Activity: Only the lines from the one containing "focal_mm: 50" through the end of the data below are to be repeated, exactly as given, without pictures.

##### Dataset extract

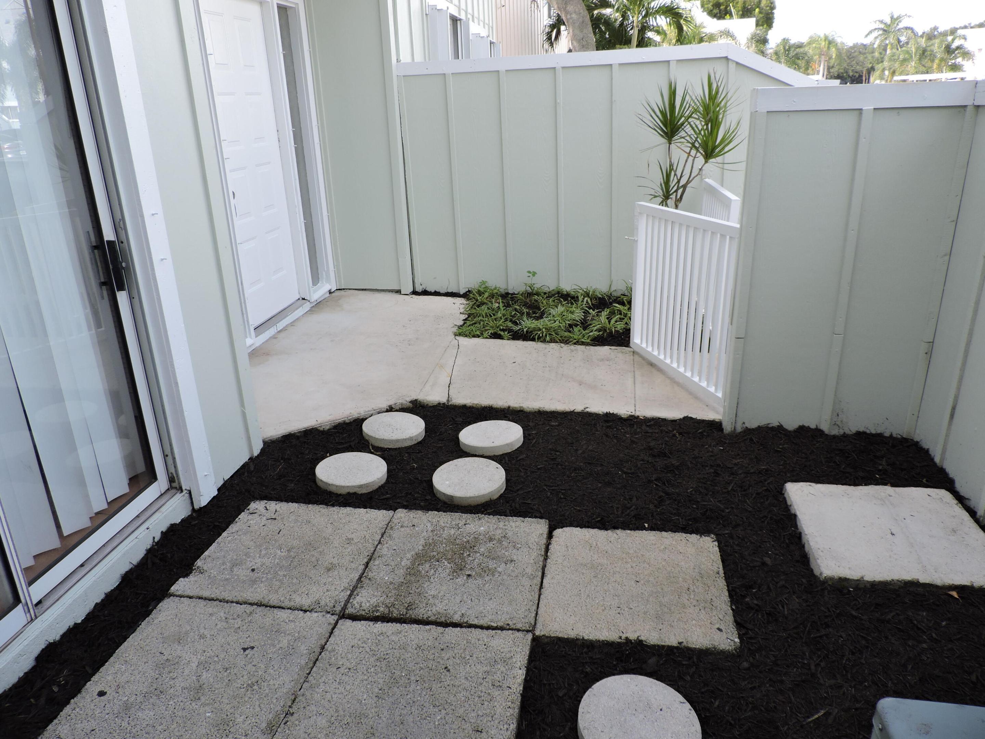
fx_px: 683
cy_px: 370
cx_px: 492
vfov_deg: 56.8
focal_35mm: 24
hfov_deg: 71.6
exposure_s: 1/320
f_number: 3
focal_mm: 4.3
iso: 100
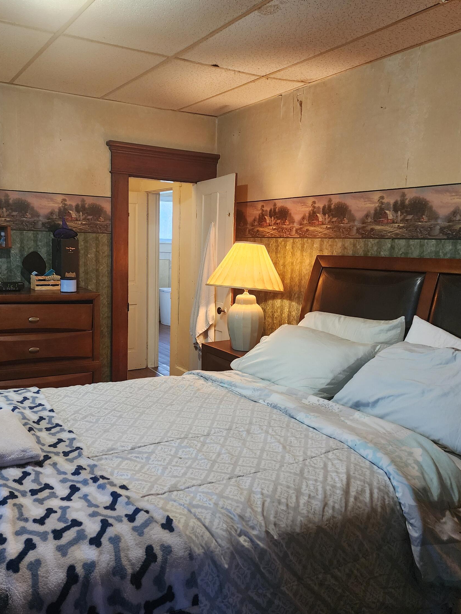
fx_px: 551
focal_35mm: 31
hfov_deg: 45.2
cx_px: 183
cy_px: 306
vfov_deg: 58.4
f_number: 1.8
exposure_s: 1/120
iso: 640
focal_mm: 6.4
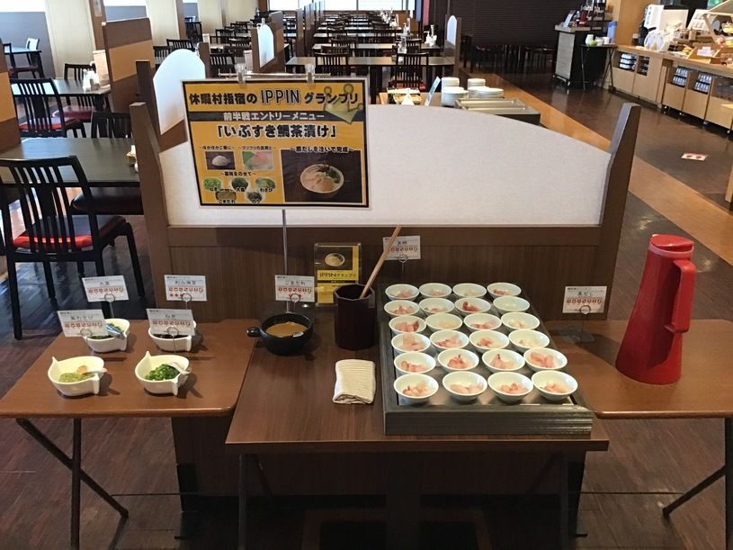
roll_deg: -1.2
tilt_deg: -24.5
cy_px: 275
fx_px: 656
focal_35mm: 31
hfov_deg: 58.4
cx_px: 366
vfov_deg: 45.4
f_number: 2.4
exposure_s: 1/24
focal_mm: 3.3
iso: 200
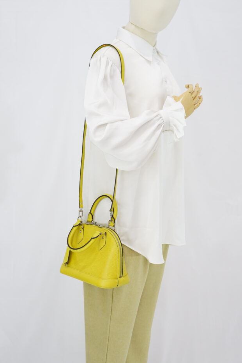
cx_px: 124
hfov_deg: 24.6
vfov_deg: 36.2
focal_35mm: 55
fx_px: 554
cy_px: 192
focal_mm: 50
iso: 640
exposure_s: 1/10
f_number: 6.3
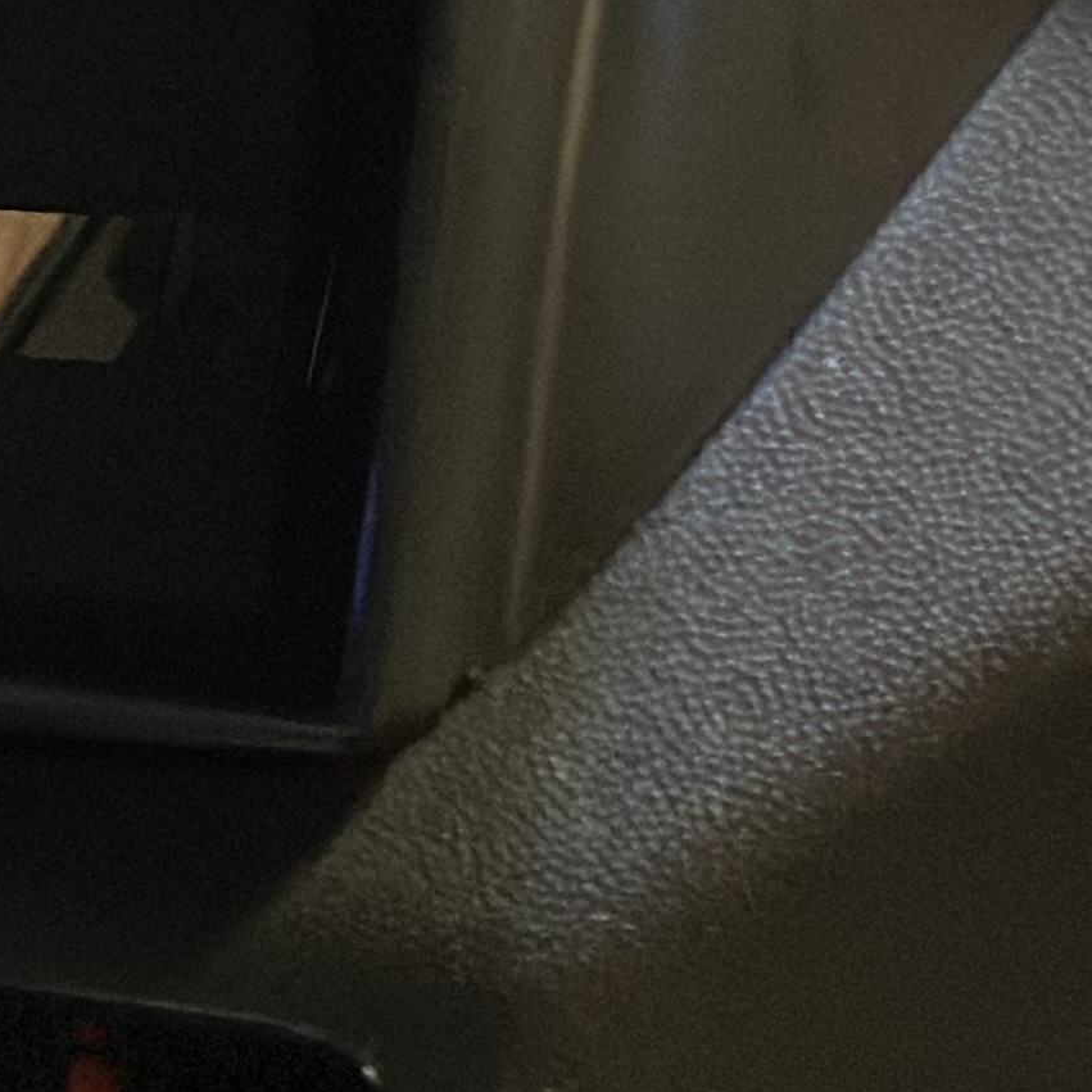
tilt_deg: -23.1
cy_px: 500
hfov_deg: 8.2
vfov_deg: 8.7
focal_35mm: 201
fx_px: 7174
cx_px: -1249
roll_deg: +10.9
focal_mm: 6.86
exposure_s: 1/14
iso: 1250
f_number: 1.78
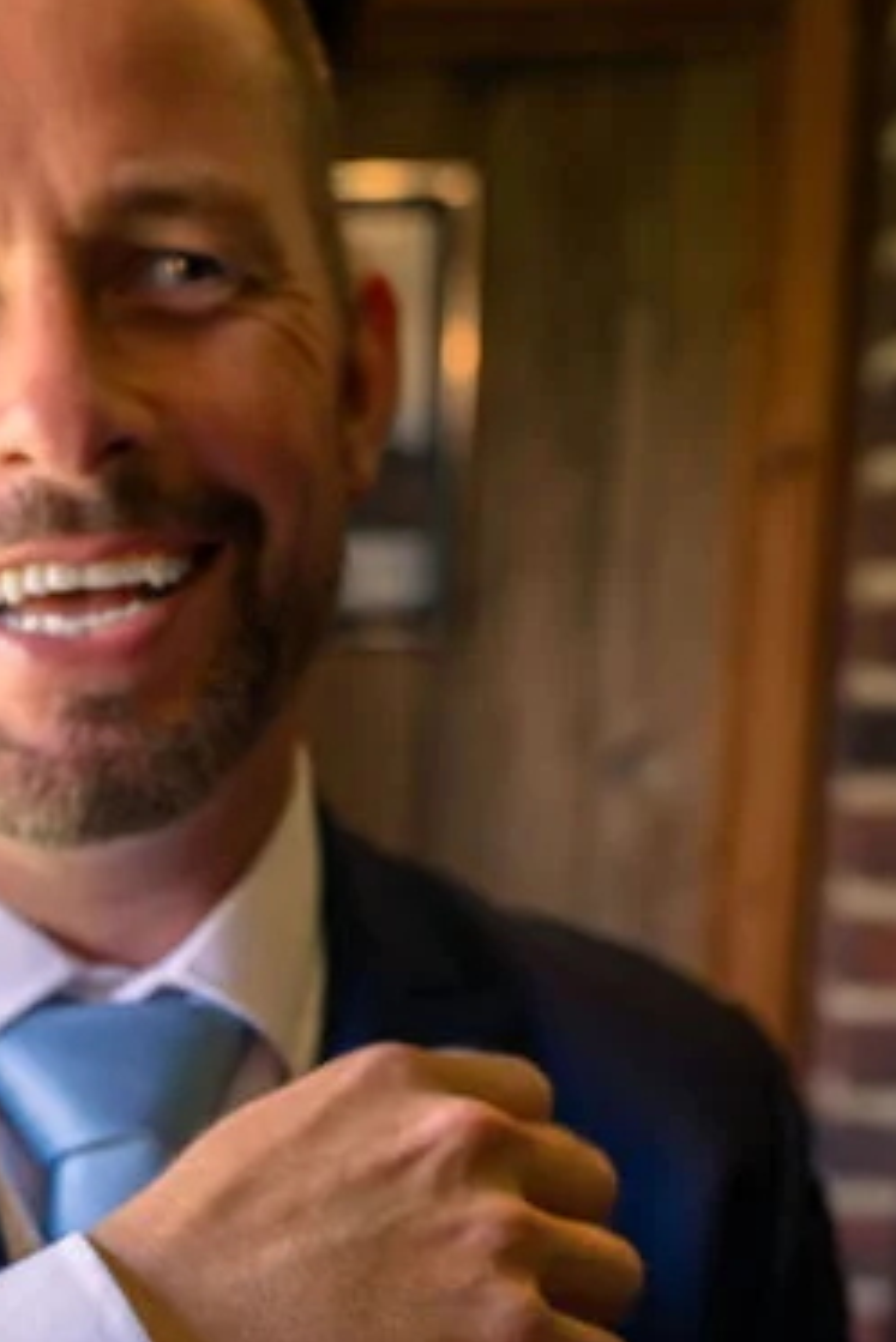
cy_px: 1173
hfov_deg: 22.1
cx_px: 103
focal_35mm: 60
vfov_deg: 32.0
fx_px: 2238
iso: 500
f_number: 2.8
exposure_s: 1/200
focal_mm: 28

##########

Response box:
focal_mm: 50
iso: 640
exposure_s: 1/10
f_number: 6.3
tilt_deg: -23.1
cy_px: 500
hfov_deg: 8.2
vfov_deg: 8.7
focal_35mm: 201
fx_px: 7174
cx_px: -1249
roll_deg: +10.9
focal_mm: 6.86
exposure_s: 1/14
iso: 1250
f_number: 1.78
cy_px: 1173
hfov_deg: 22.1
cx_px: 103
focal_35mm: 60
vfov_deg: 32.0
fx_px: 2238
iso: 500
f_number: 2.8
exposure_s: 1/200
focal_mm: 28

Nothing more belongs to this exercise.